▶ [WORK TO COMPLETE]
A) In the Jim Skipper biography, turn the paragraph beginning "Skipper began his coaching career" into a short list that keeps its main facts.
B) Copy word for word everything in the Jim Skipper biography from "Skipper took the" down to "Angeles Xtreme 38–6.".

-- START PAGE EXCERPT --

Jim Skipper

Personal information
- Born: January 23, 1949 (age 77) Breaux Bridge, Louisiana, U.S.

Career information
- High school: Brawley (CA) Union
- College: Whittier

Career history
- Cal Poly Pomona (1974–1976) Defensive backs coach; San Jose State (1977–1978) Defensive backs coach; Pacific (1979) Running backs coach; Oregon (1980–1982) Running backs coach; Philadelphia/Baltimore Stars (1983–1985) Running backs coach; New Orleans Saints (1986–1995) Running backs coach; Arizona Cardinals (1996) Running backs coach; New York Giants (1997–2000) Running backs coach & offensive coordinator; San Francisco Demons (2001) Head coach; Carolina Panthers (2002–2010) Running backs coach; Tennessee Titans (2011–2012) Running backs coach; Carolina Panthers (2013–2018) Running backs coach;
- Coaching profile at Pro Football Reference

= Jim Skipper =

American football coach (born 1949)

James Augustine Skipper (born January 23, 1949) is an American former football coach who was best known for being the running backs coach for the Carolina Panthers of the National Football League (NFL) for 15 years (over two separate stretches). He was also the offensive coordinator for the New York Giants for three years, starting in 1997.

==Early life==
A native of Brawley, California, Skipper was an all-conference selection at Imperial Valley College, where he led the league in kickoff returns. He then transferred to Whittier College, where he played defensive back and he paced the conference in punt returns during his career. Skipper holds a B.A. degree in physical education from Whittier.

==Coaching career==
Skipper began his coaching career at California State Polytechnic University, Pomona, where he coached the defensive backs from 1974 to 1976. After coaching the defensive backs for two seasons at San Jose State University, Skipper moved to the offensive side of the ball, coaching the running backs at University of the Pacific in 1979. He then went on to coach the running backs at University of Oregon from 1980 to 1982 before he made the jump to the professional ranks.

Skipper started his professional coaching career with the Philadelphia/Baltimore Stars of the United States Football League from 1983 to 1985. He then moved on to the National Football League with the New Orleans Saints - serving under Jim Mora in both roles.

Starting in 1986, Skipper served as the running back coach till 1995. During his 10-year tenure with New Orleans, Skipper coached two Pro Bowlers, Rueben Mayes in 1986 and 1987 and Dalton Hilliard in 1989. Mayes' 1,353 yards in 1986 and Hilliard's 1,262 in 1989 still stand among the 10 highest single-season rushing totals in Saints history.

Skipper took the head coaching role for the San Francisco Demons of the original incarnation of the XFL in 2001. He led the Demons to a 6–6 record and an appearance in the only Million Dollar Game would ever hold, won by Los Angeles Xtreme 38–6.

-- END PAGE EXCERPT --
-- START SUPPLIED DATA --

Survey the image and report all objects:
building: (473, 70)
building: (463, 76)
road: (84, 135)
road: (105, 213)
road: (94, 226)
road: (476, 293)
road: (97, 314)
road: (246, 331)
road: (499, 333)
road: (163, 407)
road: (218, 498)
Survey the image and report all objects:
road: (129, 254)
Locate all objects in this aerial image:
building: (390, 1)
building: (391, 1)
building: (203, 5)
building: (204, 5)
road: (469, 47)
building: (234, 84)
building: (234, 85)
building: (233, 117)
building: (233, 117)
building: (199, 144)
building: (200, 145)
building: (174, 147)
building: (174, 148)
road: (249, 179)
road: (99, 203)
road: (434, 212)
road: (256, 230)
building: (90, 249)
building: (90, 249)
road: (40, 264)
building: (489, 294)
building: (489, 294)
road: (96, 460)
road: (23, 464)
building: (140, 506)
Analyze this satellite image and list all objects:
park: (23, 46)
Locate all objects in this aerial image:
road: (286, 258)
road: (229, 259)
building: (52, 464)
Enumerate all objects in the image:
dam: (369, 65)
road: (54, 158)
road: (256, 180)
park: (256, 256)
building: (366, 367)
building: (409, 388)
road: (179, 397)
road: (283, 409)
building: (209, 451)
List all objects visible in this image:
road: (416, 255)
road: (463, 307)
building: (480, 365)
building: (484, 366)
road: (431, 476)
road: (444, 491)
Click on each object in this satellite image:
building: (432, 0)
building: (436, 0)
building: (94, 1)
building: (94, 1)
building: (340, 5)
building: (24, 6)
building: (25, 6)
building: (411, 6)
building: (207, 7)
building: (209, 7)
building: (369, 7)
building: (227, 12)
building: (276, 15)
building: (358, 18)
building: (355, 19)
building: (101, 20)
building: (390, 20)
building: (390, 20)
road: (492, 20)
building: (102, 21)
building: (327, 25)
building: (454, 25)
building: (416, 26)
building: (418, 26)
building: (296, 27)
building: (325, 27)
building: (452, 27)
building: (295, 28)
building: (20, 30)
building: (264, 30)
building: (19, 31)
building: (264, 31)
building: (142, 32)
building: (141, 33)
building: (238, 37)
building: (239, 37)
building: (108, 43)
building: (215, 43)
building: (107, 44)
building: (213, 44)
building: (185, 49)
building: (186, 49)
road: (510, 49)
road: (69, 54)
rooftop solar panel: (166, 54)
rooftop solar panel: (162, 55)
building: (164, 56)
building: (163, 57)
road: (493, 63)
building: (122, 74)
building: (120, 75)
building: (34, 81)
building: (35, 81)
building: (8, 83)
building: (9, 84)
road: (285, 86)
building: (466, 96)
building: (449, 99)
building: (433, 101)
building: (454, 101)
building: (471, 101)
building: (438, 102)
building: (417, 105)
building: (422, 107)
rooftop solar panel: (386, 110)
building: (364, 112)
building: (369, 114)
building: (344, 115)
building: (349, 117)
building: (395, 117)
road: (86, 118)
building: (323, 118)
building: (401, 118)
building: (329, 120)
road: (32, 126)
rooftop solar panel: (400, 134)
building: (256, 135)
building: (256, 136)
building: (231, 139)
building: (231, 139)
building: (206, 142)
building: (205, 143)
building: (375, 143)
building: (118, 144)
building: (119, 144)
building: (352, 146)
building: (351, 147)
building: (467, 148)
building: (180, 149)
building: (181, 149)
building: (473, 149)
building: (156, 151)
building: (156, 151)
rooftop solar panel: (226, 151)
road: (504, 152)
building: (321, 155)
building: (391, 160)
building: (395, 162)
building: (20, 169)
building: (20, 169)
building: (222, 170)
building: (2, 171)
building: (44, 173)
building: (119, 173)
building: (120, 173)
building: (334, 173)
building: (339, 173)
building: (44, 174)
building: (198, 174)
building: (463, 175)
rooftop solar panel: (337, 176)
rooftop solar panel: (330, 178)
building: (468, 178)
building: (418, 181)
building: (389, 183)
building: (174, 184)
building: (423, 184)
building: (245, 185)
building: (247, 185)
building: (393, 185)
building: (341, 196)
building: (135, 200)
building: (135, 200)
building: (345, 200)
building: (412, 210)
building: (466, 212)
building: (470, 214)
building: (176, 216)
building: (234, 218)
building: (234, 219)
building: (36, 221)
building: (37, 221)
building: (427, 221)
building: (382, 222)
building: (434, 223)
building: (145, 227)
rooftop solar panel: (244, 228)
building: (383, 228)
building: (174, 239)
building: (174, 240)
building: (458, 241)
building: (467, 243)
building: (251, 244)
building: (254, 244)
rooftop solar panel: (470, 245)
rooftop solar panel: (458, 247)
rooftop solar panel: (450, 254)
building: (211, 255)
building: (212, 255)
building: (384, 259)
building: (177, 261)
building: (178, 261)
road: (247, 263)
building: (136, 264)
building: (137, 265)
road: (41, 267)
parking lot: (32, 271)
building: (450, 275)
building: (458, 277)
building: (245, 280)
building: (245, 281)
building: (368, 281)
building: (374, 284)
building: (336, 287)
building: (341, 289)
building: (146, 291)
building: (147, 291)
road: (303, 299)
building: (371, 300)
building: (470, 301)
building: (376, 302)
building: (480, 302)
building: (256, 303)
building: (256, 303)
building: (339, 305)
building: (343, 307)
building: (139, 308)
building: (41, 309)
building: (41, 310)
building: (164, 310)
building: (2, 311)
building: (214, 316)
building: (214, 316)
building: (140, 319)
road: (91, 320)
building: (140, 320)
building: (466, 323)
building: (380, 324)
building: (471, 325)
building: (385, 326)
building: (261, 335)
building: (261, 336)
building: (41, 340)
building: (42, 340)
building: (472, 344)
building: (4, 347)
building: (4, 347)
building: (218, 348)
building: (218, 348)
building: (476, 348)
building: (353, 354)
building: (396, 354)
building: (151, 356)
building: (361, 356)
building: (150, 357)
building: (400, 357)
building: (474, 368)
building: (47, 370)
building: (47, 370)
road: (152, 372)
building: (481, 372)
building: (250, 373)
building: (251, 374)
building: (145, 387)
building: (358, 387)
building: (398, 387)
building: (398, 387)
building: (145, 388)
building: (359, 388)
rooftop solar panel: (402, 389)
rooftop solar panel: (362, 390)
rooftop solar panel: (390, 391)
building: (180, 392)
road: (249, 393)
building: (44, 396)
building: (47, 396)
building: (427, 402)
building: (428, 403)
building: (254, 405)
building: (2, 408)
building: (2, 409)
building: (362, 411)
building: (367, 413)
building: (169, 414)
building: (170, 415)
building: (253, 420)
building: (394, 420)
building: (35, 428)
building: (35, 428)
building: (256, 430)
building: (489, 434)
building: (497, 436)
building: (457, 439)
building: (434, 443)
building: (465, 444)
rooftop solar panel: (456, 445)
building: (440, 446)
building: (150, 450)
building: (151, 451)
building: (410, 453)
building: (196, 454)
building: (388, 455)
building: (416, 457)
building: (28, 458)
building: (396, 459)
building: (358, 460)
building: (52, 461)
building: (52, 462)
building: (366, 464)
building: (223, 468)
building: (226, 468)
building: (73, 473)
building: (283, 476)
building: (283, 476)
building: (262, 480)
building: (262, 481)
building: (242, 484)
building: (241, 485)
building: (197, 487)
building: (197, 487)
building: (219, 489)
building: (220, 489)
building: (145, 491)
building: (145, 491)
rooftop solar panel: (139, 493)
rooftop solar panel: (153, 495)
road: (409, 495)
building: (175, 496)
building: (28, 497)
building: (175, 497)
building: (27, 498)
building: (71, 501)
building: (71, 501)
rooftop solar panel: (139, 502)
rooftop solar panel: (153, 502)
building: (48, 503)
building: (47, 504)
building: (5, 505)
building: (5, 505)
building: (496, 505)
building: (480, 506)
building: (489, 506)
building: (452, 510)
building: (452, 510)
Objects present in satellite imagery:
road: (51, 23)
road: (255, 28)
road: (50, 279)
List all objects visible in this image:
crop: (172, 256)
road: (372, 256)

-- END SUPPLIED DATA --

▶ [PROBLEM SOLUTIONS]
A)
- 1974–1976: defensive backs coach at California State Polytechnic University, Pomona
- Two seasons: defensive backs coach at San Jose State University
- 1979: moved to offense as running backs coach at University of the Pacific
- 1980–1982: running backs coach at University of Oregon, before moving to the professional ranks

B)
Skipper took the head coaching role for the San Francisco Demons of the original incarnation of the XFL in 2001. He led the Demons to a 6–6 record and an appearance in the only Million Dollar Game would ever hold, won by Los Angeles Xtreme 38–6.